*** INPUT RECORDS
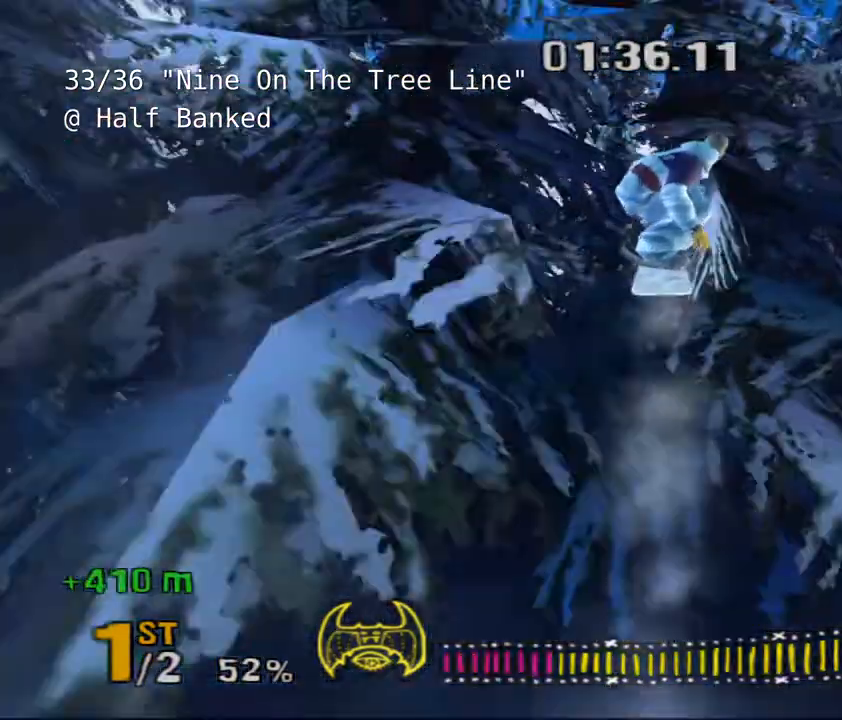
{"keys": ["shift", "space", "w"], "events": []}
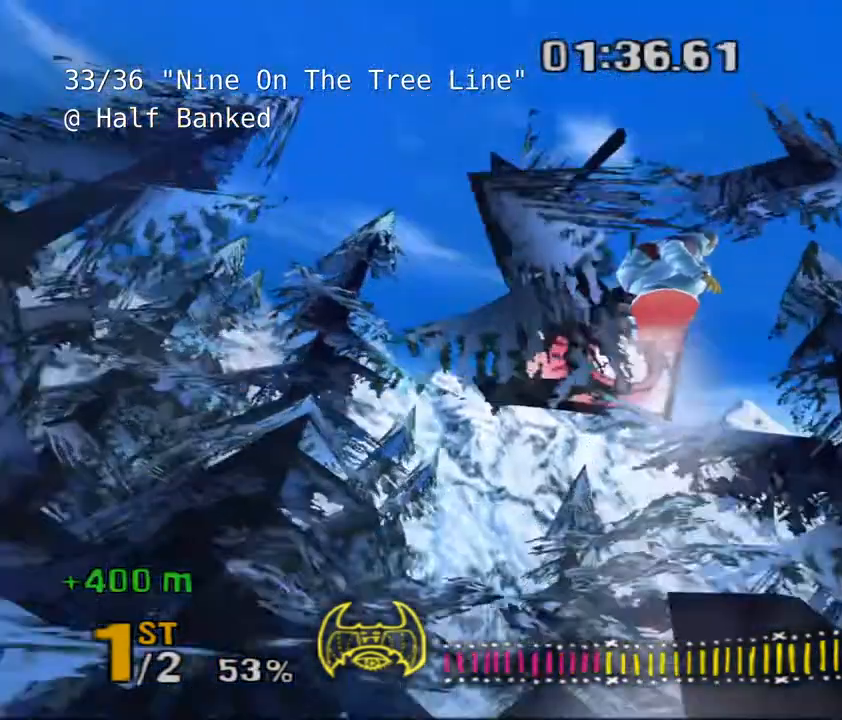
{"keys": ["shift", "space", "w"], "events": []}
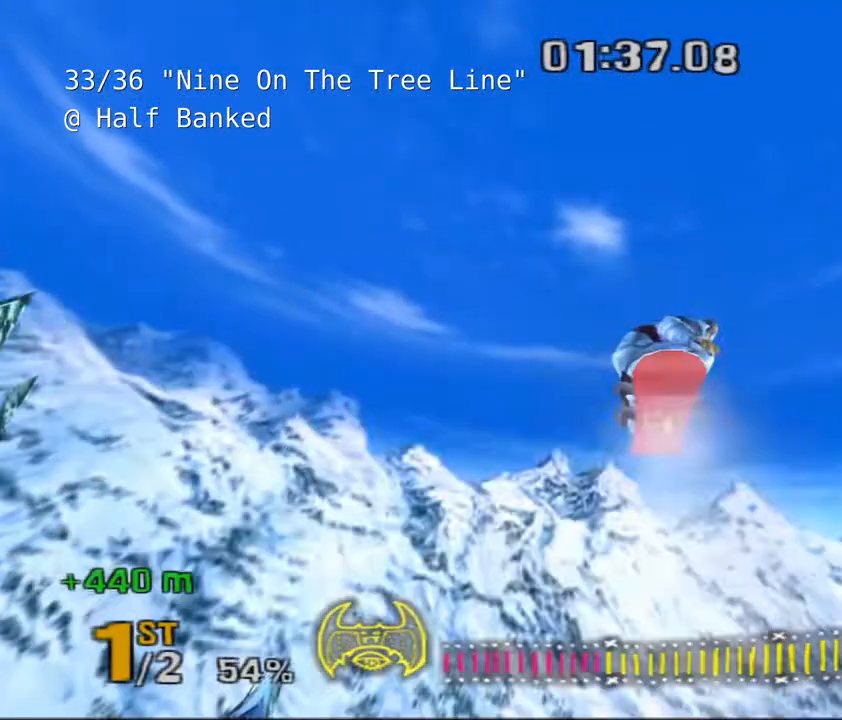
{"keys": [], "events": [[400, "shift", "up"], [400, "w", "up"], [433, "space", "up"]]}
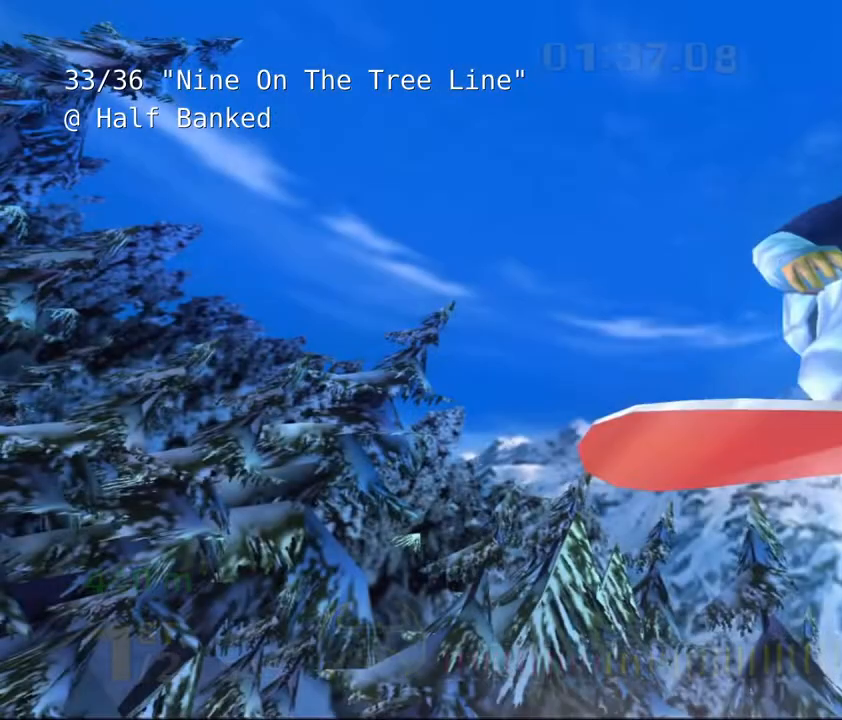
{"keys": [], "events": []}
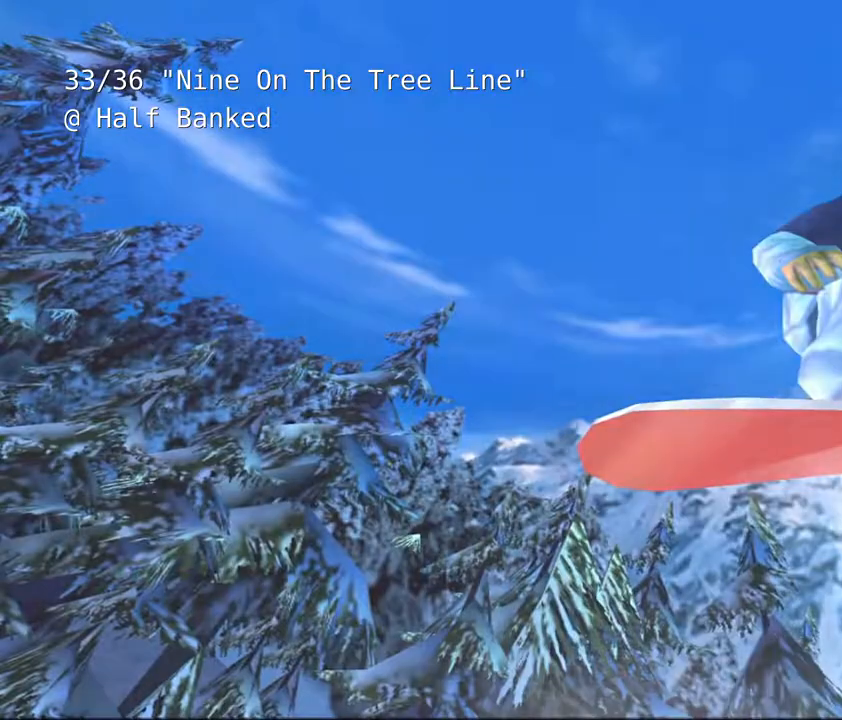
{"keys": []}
******
> WHAT THE TASK ASKS
Hand back the records above exactly as they are, pictures excluded.

> WRITTEN RESPONSE
{"keys": ["shift", "space", "w"], "events": []}
{"keys": ["shift", "space", "w"], "events": []}
{"keys": [], "events": [[400, "shift", "up"], [400, "w", "up"], [433, "space", "up"]]}
{"keys": [], "events": []}
{"keys": []}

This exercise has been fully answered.